Tuesday, January 04, 2011

Bob Herbert on a Tear

Oh, now THIS I like. Bob Herbert's ripping up the Reps, saying "Get Ready for a [Rep] Rerun":

You just can’t close the door on this crowd. The party that brought us the worst economy since the Great Depression, that led us into Iraq and the worst foreign policy disaster in American history, that would like to take a hammer to Social Security and a chisel to Medicare, is back in control of the House of Representatives with the expressed mission of undermining all things Obama...
...Maybe the voters missed the entertainment value of the hard-hearted, compulsively destructive G.O.P. headliners. Maybe they viewed them the way audiences saw the larger-than-life villains in old-time melodramas. It must be something like that because it’s awfully hard to miss the actual policies of a gang that almost wrecked the country.
Good lead paragraph, but I think that second bit is slightly off. What motivated the public is fear, resignation, and rage.
There was fear from the still-employed lower-and-middle class about whether or not they'd lose their jobs and what little wealth they had left. Fear, suspicions, and isolation is ever the friend of the Republican.

There was resignation from progressives, liberals, and youth. They (we?) have lost all faith in the ability of Obama and the Democrats to actually enact positive change. The fact that a sixty-seat majority in the Senate couldn't get anything done was devastating, and the spectacle of Obama being perfectly willing to arm-twist progressive Dems but NOT conservative Dems or wingnut Reps was even more so. Obama's thorough abandonment of his base and supporters and repeated "hippy-bashing" was just final blow. So they just didn't bother to donate, campaign or vote.

But more than anything, there was rage. Americans know they've gotten a raw deal. They know they're being exploited. They know that the "Masters of the Universe" fucked things up, and got ordinary Americans like them to shoulder the burden. They're pissed that they got castigated for wanting to own a home in a nice neighbourhood and then finding out they got fleeced by the lying banks and mortgage houses. They're incandescent with fury over the lack of jobs. And they know it's all because the people that got paid the big bucks because they were supposedly the most talented, skilled, and thoughtful people in America were actually a pack of asshats mostly concerned with lining their pockets and those of their friends. It isn't about the "socialist Democrats"; bankers aren't socialists and the public absolutely despises that gang. It's about the Powers That Be and their utter betrayal of America's trust.
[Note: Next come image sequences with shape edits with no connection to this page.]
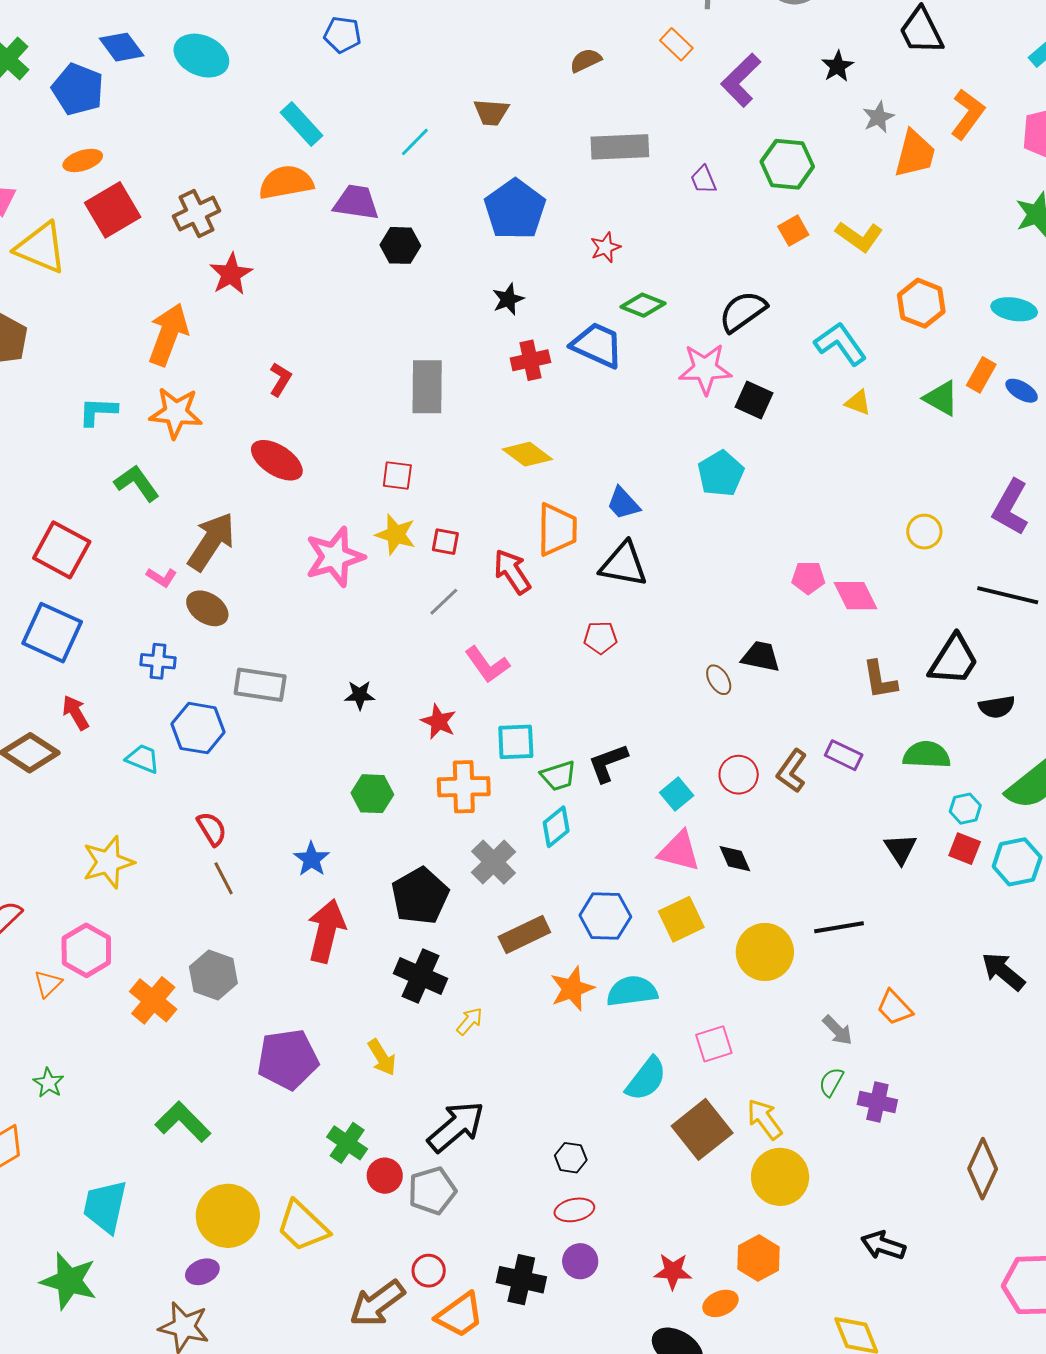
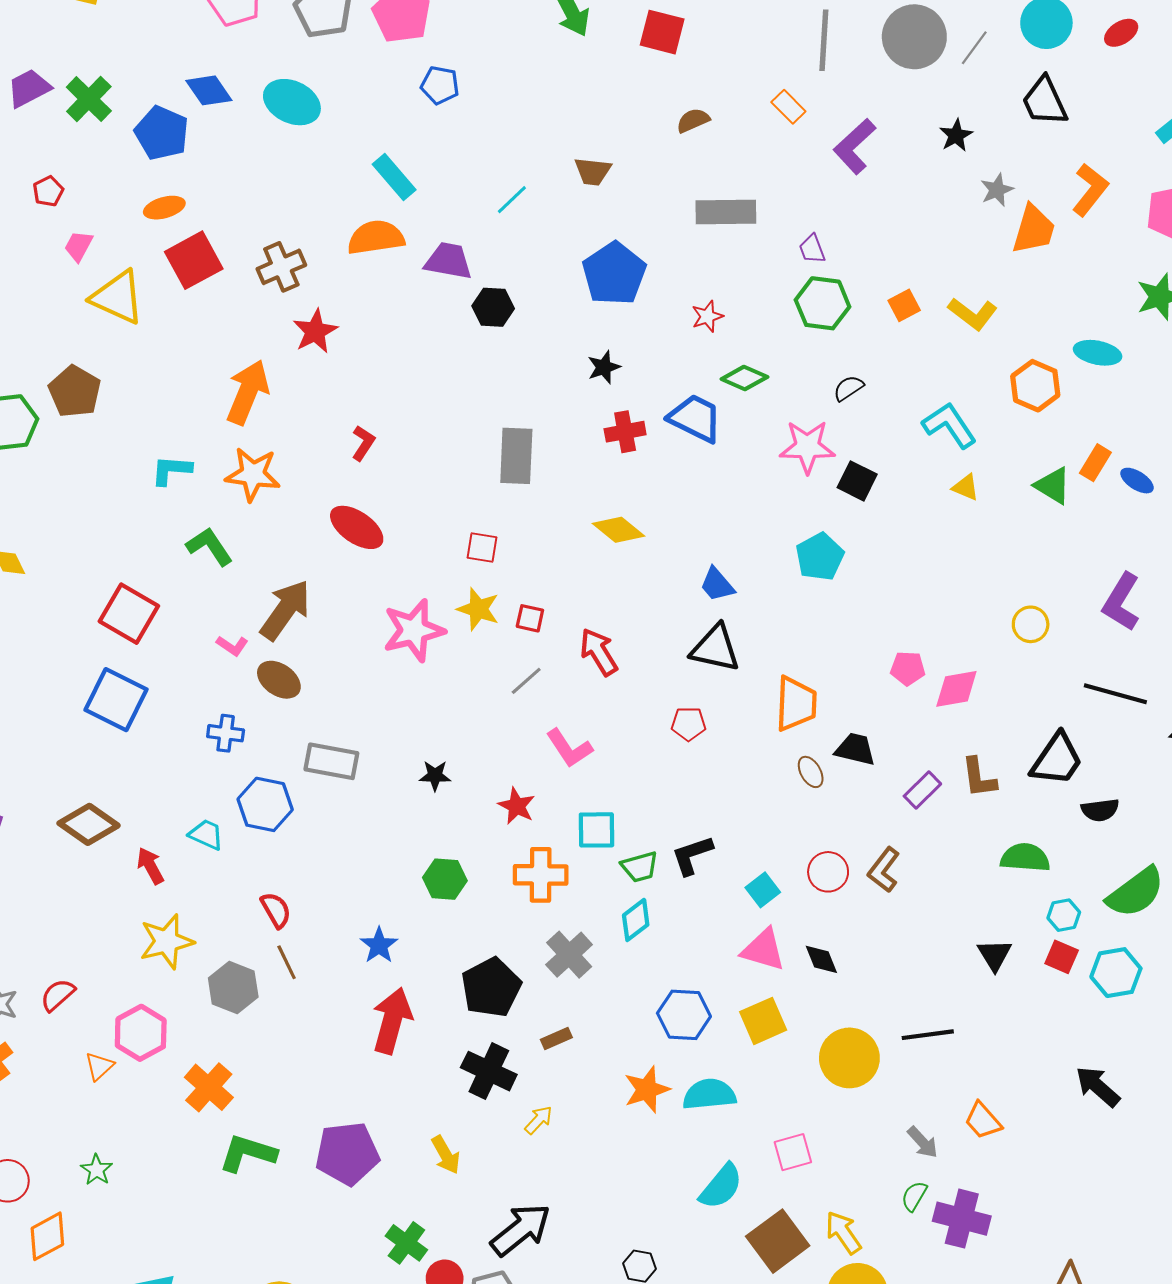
green hexagon: (787, 164) -> (823, 303), moved
cyan ellipse: (1014, 309) -> (1098, 353), moved
black semicircle: (743, 311) -> (849, 388), size x0.6
orange trapezoid: (557, 530) -> (796, 704), moved
pink diamond: (855, 596) -> (956, 689), turned -75
red arrow: (76, 713) -> (150, 866), moved
purple rectangle: (844, 755) -> (922, 790), moved, turned -72
brown rectangle: (524, 934) -> (556, 1039), moved, size x0.6
gray hexagon: (213, 975) -> (233, 987), moved
purple cross: (877, 1102) -> (962, 1219), size x1.4
green L-shape: (183, 1122) -> (248, 1153), moved, turned -30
But what follows, well...Herbert really surprised me.
The mantra for Mr. Issa and the rest of the newly empowered Republicans in the House, including the new Budget Committee chairman, Paul Ryan of Wisconsin, is to cut spending and shrink government. But what’s really coming are patented G.O.P. efforts to spread misery beyond Mr. Obama and the Democrats to ordinary Americans struggling in what are still very difficult times.

It was ever thus. The fundamental mission of the G.O.P. is to shovel ever more money to those who are already rich. That’s why you got all that disgracefully phony rhetoric from Republicans about attacking budget deficits and embracing austerity while at the same time they were fighting like mad people to pile up the better part of a trillion dollars in new debt by extending the Bush tax cuts.

This is a party that has mastered the art of taking from the poor and the middle class and giving to the rich. We should at least be clear about this and stop being repeatedly hoodwinked — like Charlie Brown trying to kick Lucy’s football — by G.O.P. claims of fiscal responsibility.

There’s a reason the G.O.P. reveres Ronald Reagan and it’s not because of his fiscal probity. As Garry Wills wrote in “Reagan’s America”:

“Reagan nearly tripled the deficit in his eight years, and never made a realistic proposal for cutting it. As the biographer Lou Cannon noted, it was unfair for critics to say that Reagan was trying to balance the budget on the backs of the poor, since ‘he never seriously attempted to balance the budget at all.’ ”

We’ll see and hear a lot of populist foolishness from the Republicans as 2011 and 2012 unfold, but their underlying motivation is always the same. They are about making the rich richer. Thus it was not at all surprising to read on Politico that the new head of the House Energy and Commerce Committee, Fred Upton of Michigan, had hired a former big-time lobbyist for the hospital and pharmaceuticals industries to oversee health care issues.
This is almost astonishing. Sure, a blogger can say such things. But a New York Times columnist isn't supposed to write comments that are so, well...classist. You're allowed to call the Republicans out-of-touch, or zealots, or zombies, or whatnot. But to actually call it as it is? To say that they're just there as agents for the cash-soaked bastards who screwed things up so badly in the first place?

Astonishing.

I wonder if they'll make him write a retraction.